— Try it —
From the data, copy out every line in which the word "Adhes" appears.

Segment Open

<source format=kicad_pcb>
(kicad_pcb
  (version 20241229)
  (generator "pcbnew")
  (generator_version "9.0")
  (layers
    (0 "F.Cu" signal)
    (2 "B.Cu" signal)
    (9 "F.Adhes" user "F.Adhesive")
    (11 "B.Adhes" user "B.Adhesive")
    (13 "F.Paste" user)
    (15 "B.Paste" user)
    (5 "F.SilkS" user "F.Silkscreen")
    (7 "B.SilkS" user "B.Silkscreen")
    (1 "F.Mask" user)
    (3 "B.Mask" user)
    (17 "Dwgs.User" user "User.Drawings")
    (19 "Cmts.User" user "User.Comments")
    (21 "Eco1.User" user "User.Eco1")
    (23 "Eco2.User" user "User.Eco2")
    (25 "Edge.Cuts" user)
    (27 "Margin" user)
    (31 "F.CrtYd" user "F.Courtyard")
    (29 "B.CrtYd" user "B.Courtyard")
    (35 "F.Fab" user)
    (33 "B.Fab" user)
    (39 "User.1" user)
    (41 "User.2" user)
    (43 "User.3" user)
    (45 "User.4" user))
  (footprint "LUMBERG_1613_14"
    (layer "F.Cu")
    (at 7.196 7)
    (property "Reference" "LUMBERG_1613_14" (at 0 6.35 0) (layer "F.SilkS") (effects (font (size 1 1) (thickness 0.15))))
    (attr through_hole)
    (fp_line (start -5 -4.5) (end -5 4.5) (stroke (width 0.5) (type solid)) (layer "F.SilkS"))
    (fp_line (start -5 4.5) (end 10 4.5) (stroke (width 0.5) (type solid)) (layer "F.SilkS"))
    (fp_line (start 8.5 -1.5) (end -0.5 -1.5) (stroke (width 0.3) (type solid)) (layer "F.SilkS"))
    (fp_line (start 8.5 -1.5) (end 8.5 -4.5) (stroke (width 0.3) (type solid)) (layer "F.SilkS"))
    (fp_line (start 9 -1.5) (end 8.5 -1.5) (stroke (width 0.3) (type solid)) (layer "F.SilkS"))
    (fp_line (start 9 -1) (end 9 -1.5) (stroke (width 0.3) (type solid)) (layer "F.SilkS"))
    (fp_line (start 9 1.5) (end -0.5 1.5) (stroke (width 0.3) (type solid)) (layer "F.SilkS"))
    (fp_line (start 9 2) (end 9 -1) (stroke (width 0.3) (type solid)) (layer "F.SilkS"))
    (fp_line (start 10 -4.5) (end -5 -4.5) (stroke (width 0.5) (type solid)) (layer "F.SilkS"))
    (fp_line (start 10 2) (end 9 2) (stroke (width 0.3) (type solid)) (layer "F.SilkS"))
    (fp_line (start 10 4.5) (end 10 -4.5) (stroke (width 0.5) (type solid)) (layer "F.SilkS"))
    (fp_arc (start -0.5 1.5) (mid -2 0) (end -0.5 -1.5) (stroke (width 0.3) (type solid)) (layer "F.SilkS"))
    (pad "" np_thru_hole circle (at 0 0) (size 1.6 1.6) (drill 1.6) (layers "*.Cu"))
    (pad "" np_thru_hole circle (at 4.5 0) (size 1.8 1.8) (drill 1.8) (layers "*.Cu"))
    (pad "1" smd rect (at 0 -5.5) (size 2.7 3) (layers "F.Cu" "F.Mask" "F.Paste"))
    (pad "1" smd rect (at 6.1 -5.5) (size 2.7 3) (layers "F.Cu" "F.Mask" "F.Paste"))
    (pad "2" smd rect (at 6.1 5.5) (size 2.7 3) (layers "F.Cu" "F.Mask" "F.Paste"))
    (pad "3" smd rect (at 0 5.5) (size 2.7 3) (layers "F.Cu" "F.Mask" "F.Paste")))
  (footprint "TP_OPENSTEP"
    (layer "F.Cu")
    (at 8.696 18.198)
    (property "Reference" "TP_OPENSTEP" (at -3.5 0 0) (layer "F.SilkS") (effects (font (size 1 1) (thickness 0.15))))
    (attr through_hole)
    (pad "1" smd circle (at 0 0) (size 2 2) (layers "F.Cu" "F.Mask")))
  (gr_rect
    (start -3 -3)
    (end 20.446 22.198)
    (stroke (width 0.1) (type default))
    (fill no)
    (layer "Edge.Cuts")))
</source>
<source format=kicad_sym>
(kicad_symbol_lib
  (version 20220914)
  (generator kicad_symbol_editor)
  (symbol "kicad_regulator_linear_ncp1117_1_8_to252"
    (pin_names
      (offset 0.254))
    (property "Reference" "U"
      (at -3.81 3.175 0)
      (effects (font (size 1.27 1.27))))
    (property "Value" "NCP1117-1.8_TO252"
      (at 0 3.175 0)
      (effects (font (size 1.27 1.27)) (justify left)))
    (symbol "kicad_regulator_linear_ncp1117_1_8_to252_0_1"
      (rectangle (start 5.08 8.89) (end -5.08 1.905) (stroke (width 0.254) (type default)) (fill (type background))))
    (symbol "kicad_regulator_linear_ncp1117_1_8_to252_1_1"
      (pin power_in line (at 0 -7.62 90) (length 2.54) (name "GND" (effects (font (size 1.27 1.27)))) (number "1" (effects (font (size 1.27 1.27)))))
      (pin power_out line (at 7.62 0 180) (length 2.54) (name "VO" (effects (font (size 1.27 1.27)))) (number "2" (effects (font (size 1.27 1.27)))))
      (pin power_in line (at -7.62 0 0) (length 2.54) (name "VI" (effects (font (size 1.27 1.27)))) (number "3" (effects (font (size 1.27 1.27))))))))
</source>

Segment Closed

— Reply to the exercise —
    (9 "F.Adhes" user "F.Adhesive")
    (11 "B.Adhes" user "B.Adhesive")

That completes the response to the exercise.